▶ **EXERCISE MATERIAL**:
┄┄┄┄┄┄┄┄┄┄┄┄┄┄┄┄┄┄┄┄
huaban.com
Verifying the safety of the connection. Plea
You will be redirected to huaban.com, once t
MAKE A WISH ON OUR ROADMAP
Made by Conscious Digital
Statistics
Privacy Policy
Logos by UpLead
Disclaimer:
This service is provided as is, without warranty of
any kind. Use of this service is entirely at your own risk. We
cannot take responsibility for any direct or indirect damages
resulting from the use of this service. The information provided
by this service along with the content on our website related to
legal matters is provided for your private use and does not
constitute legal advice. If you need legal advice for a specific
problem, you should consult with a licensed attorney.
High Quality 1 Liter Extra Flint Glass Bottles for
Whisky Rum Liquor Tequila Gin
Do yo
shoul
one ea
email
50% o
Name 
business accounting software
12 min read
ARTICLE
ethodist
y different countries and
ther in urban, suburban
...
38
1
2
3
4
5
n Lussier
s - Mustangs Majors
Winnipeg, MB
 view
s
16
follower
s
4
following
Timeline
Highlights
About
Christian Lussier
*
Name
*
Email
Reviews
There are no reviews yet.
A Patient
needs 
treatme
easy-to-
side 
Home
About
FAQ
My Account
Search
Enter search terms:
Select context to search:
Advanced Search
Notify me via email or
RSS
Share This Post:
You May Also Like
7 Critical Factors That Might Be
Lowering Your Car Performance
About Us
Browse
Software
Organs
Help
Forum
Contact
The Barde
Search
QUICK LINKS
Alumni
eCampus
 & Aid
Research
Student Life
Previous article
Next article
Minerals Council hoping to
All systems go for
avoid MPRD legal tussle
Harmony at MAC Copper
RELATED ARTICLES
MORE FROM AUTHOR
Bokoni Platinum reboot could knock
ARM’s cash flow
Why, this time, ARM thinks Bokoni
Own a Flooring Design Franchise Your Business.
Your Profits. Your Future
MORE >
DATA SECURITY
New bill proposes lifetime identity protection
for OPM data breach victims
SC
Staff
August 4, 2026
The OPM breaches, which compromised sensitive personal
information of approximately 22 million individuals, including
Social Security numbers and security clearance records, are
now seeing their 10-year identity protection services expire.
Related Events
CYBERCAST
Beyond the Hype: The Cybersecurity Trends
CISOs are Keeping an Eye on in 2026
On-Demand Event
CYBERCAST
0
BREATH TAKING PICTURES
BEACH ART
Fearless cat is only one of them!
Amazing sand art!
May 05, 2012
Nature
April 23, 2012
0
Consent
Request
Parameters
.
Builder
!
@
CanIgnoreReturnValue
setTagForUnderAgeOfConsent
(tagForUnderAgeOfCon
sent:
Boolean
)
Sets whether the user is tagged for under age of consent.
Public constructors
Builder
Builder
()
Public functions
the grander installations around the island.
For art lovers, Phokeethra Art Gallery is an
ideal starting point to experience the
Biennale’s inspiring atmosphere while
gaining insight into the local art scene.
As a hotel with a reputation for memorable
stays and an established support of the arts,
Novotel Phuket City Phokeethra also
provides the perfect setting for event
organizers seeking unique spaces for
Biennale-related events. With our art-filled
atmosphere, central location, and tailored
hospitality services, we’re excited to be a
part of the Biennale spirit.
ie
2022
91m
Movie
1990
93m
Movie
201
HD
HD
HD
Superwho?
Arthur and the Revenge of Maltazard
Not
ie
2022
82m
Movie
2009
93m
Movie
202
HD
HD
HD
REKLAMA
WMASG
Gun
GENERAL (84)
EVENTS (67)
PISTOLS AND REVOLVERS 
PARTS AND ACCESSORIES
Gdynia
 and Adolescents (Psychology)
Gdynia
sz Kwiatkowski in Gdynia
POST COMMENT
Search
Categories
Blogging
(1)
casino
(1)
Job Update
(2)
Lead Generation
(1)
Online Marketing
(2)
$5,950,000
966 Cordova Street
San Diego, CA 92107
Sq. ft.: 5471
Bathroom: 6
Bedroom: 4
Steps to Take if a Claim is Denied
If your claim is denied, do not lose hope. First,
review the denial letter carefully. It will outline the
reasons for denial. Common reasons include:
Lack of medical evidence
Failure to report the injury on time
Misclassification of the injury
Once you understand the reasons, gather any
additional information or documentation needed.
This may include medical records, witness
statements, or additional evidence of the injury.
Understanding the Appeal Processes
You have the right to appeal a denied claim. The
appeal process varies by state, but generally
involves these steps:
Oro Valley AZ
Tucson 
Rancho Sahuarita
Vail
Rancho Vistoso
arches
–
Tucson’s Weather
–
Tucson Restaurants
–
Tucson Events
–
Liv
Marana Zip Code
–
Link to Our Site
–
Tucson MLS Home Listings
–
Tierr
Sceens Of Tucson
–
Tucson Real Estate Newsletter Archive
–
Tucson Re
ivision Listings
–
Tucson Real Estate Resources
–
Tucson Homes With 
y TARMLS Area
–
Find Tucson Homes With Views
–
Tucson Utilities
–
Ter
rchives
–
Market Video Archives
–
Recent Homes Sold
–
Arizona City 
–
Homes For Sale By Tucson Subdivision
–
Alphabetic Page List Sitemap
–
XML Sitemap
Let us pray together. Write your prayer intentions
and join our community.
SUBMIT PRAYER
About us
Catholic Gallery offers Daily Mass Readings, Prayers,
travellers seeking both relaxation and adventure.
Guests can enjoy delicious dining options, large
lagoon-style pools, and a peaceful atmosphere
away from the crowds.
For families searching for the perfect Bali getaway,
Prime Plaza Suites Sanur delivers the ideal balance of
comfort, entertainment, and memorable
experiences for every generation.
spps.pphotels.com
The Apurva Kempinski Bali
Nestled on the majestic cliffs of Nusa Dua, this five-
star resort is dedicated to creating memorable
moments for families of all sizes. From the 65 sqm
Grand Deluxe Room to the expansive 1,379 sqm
┄┄┄┄┄┄┄┄┄┄┄┄┄┄┄┄┄┄┄┄
▶ **THE PROBLEM**:
Please convert every line in the data above into a Markdown table with two columns, Row and Line, numbering the rows from 1 and leaving out blank lines.

▶ **REPLY**:
| Row | Line |
|---|---|
| 1 | huaban.com |
| 2 | Verifying the safety of the connection. Plea |
| 3 | You will be redirected to huaban.com, once t |
| 4 | MAKE A WISH ON OUR ROADMAP |
| 5 | Made by Conscious Digital |
| 6 | Statistics |
| 7 | Privacy Policy |
| 8 | Logos by UpLead |
| 9 | Disclaimer: |
| 10 | This service is provided as is, without warranty of |
| 11 | any kind. Use of this service is entirely at your own risk. We |
| 12 | cannot take responsibility for any direct or indirect damages |
| 13 | resulting from the use of this service. The information provided |
| 14 | by this service along with the content on our website related to |
| 15 | legal matters is provided for your private use and does not |
| 16 | constitute legal advice. If you need legal advice for a specific |
| 17 | problem, you should consult with a licensed attorney. |
| 18 | High Quality 1 Liter Extra Flint Glass Bottles for |
| 19 | Whisky Rum Liquor Tequila Gin |
| 20 | Do yo |
| 21 | shoul |
| 22 | one ea |
| 23 | email |
| 24 | 50% o |
| 25 | Name  |
| 26 | business accounting software |
| 27 | 12 min read |
| 28 | ARTICLE |
| 29 | ethodist |
| 30 | y different countries and |
| 31 | ther in urban, suburban |
| 32 | ... |
| 33 | 38 |
| 34 | 1 |
| 35 | 2 |
| 36 | 3 |
| 37 | 4 |
| 38 | 5 |
| 39 | n Lussier |
| 40 | s - Mustangs Majors |
| 41 | Winnipeg, MB |
| 42 |  view |
| 43 | s |
| 44 | 16 |
| 45 | follower |
| 46 | s |
| 47 | 4 |
| 48 | following |
| 49 | Timeline |
| 50 | Highlights |
| 51 | About |
| 52 | Christian Lussier |
| 53 | * |
| 54 | Name |
| 55 | * |
| 56 | Email |
| 57 | Reviews |
| 58 | There are no reviews yet. |
| 59 | A Patient |
| 60 | needs  |
| 61 | treatme |
| 62 | easy-to- |
| 63 | side  |
| 64 | Home |
| 65 | About |
| 66 | FAQ |
| 67 | My Account |
| 68 | Search |
| 69 | Enter search terms: |
| 70 | Select context to search: |
| 71 | Advanced Search |
| 72 | Notify me via email or |
| 73 | RSS |
| 74 | Share This Post: |
| 75 | You May Also Like |
| 76 | 7 Critical Factors That Might Be |
| 77 | Lowering Your Car Performance |
| 78 | About Us |
| 79 | Browse |
| 80 | Software |
| 81 | Organs |
| 82 | Help |
| 83 | Forum |
| 84 | Contact |
| 85 | The Barde |
| 86 | Search |
| 87 | QUICK LINKS |
| 88 | Alumni |
| 89 | eCampus |
| 90 |  & Aid |
| 91 | Research |
| 92 | Student Life |
| 93 | Previous article |
| 94 | Next article |
| 95 | Minerals Council hoping to |
| 96 | All systems go for |
| 97 | avoid MPRD legal tussle |
| 98 | Harmony at MAC Copper |
| 99 | RELATED ARTICLES |
| 100 | MORE FROM AUTHOR |
| 101 | Bokoni Platinum reboot could knock |
| 102 | ARM’s cash flow |
| 103 | Why, this time, ARM thinks Bokoni |
| 104 | Own a Flooring Design Franchise Your Business. |
| 105 | Your Profits. Your Future |
| 106 | MORE > |
| 107 | DATA SECURITY |
| 108 | New bill proposes lifetime identity protection |
| 109 | for OPM data breach victims |
| 110 | SC |
| 111 | Staff |
| 112 | August 4, 2026 |
| 113 | The OPM breaches, which compromised sensitive personal |
| 114 | information of approximately 22 million individuals, including |
| 115 | Social Security numbers and security clearance records, are |
| 116 | now seeing their 10-year identity protection services expire. |
| 117 | Related Events |
| 118 | CYBERCAST |
| 119 | Beyond the Hype: The Cybersecurity Trends |
| 120 | CISOs are Keeping an Eye on in 2026 |
| 121 | On-Demand Event |
| 122 | CYBERCAST |
| 123 | 0 |
| 124 | BREATH TAKING PICTURES |
| 125 | BEACH ART |
| 126 | Fearless cat is only one of them! |
| 127 | Amazing sand art! |
| 128 | May 05, 2012 |
| 129 | Nature |
| 130 | April 23, 2012 |
| 131 | 0 |
| 132 | Consent |
| 133 | Request |
| 134 | Parameters |
| 135 | . |
| 136 | Builder |
| 137 | ! |
| 138 | @ |
| 139 | CanIgnoreReturnValue |
| 140 | setTagForUnderAgeOfConsent |
| 141 | (tagForUnderAgeOfCon |
| 142 | sent: |
| 143 | Boolean |
| 144 | ) |
| 145 | Sets whether the user is tagged for under age of consent. |
| 146 | Public constructors |
| 147 | Builder |
| 148 | Builder |
| 149 | () |
| 150 | Public functions |
| 151 | the grander installations around the island. |
| 152 | For art lovers, Phokeethra Art Gallery is an |
| 153 | ideal starting point to experience the |
| 154 | Biennale’s inspiring atmosphere while |
| 155 | gaining insight into the local art scene. |
| 156 | As a hotel with a reputation for memorable |
| 157 | stays and an established support of the arts, |
| 158 | Novotel Phuket City Phokeethra also |
| 159 | provides the perfect setting for event |
| 160 | organizers seeking unique spaces for |
| 161 | Biennale-related events. With our art-filled |
| 162 | atmosphere, central location, and tailored |
| 163 | hospitality services, we’re excited to be a |
| 164 | part of the Biennale spirit. |
| 165 | ie |
| 166 | 2022 |
| 167 | 91m |
| 168 | Movie |
| 169 | 1990 |
| 170 | 93m |
| 171 | Movie |
| 172 | 201 |
| 173 | HD |
| 174 | HD |
| 175 | HD |
| 176 | Superwho? |
| 177 | Arthur and the Revenge of Maltazard |
| 178 | Not |
| 179 | ie |
| 180 | 2022 |
| 181 | 82m |
| 182 | Movie |
| 183 | 2009 |
| 184 | 93m |
| 185 | Movie |
| 186 | 202 |
| 187 | HD |
| 188 | HD |
| 189 | HD |
| 190 | REKLAMA |
| 191 | WMASG |
| 192 | Gun |
| 193 | GENERAL (84) |
| 194 | EVENTS (67) |
| 195 | PISTOLS AND REVOLVERS  |
| 196 | PARTS AND ACCESSORIES |
| 197 | Gdynia |
| 198 |  and Adolescents (Psychology) |
| 199 | Gdynia |
| 200 | sz Kwiatkowski in Gdynia |
| 201 | POST COMMENT |
| 202 | Search |
| 203 | Categories |
| 204 | Blogging |
| 205 | (1) |
| 206 | casino |
| 207 | (1) |
| 208 | Job Update |
| 209 | (2) |
| 210 | Lead Generation |
| 211 | (1) |
| 212 | Online Marketing |
| 213 | (2) |
| 214 | $5,950,000 |
| 215 | 966 Cordova Street |
| 216 | San Diego, CA 92107 |
| 217 | Sq. ft.: 5471 |
| 218 | Bathroom: 6 |
| 219 | Bedroom: 4 |
| 220 | Steps to Take if a Claim is Denied |
| 221 | If your claim is denied, do not lose hope. First, |
| 222 | review the denial letter carefully. It will outline the |
| 223 | reasons for denial. Common reasons include: |
| 224 | Lack of medical evidence |
| 225 | Failure to report the injury on time |
| 226 | Misclassification of the injury |
| 227 | Once you understand the reasons, gather any |
| 228 | additional information or documentation needed. |
| 229 | This may include medical records, witness |
| 230 | statements, or additional evidence of the injury. |
| 231 | Understanding the Appeal Processes |
| 232 | You have the right to appeal a denied claim. The |
| 233 | appeal process varies by state, but generally |
| 234 | involves these steps: |
| 235 | Oro Valley AZ |
| 236 | Tucson  |
| 237 | Rancho Sahuarita |
| 238 | Vail |
| 239 | Rancho Vistoso |
| 240 | arches |
| 241 | – |
| 242 | Tucson’s Weather |
| 243 | – |
| 244 | Tucson Restaurants |
| 245 | – |
| 246 | Tucson Events |
| 247 | – |
| 248 | Liv |
| 249 | Marana Zip Code |
| 250 | – |
| 251 | Link to Our Site |
| 252 | – |
| 253 | Tucson MLS Home Listings |
| 254 | – |
| 255 | Tierr |
| 256 | Sceens Of Tucson |
| 257 | – |
| 258 | Tucson Real Estate Newsletter Archive |
| 259 | – |
| 260 | Tucson Re |
| 261 | ivision Listings |
| 262 | – |
| 263 | Tucson Real Estate Resources |
| 264 | – |
| 265 | Tucson Homes With  |
| 266 | y TARMLS Area |
| 267 | – |
| 268 | Find Tucson Homes With Views |
| 269 | – |
| 270 | Tucson Utilities |
| 271 | – |
| 272 | Ter |
| 273 | rchives |
| 274 | – |
| 275 | Market Video Archives |
| 276 | – |
| 277 | Recent Homes Sold |
| 278 | – |
| 279 | Arizona City  |
| 280 | – |
| 281 | Homes For Sale By Tucson Subdivision |
| 282 | – |
| 283 | Alphabetic Page List Sitemap |
| 284 | – |
| 285 | XML Sitemap |
| 286 | Let us pray together. Write your prayer intentions |
| 287 | and join our community. |
| 288 | SUBMIT PRAYER |
| 289 | About us |
| 290 | Catholic Gallery offers Daily Mass Readings, Prayers, |
| 291 | travellers seeking both relaxation and adventure. |
| 292 | Guests can enjoy delicious dining options, large |
| 293 | lagoon-style pools, and a peaceful atmosphere |
| 294 | away from the crowds. |
| 295 | For families searching for the perfect Bali getaway, |
| 296 | Prime Plaza Suites Sanur delivers the ideal balance of |
| 297 | comfort, entertainment, and memorable |
| 298 | experiences for every generation. |
| 299 | spps.pphotels.com |
| 300 | The Apurva Kempinski Bali |
| 301 | Nestled on the majestic cliffs of Nusa Dua, this five- |
| 302 | star resort is dedicated to creating memorable |
| 303 | moments for families of all sizes. From the 65 sqm |
| 304 | Grand Deluxe Room to the expansive 1,379 sqm |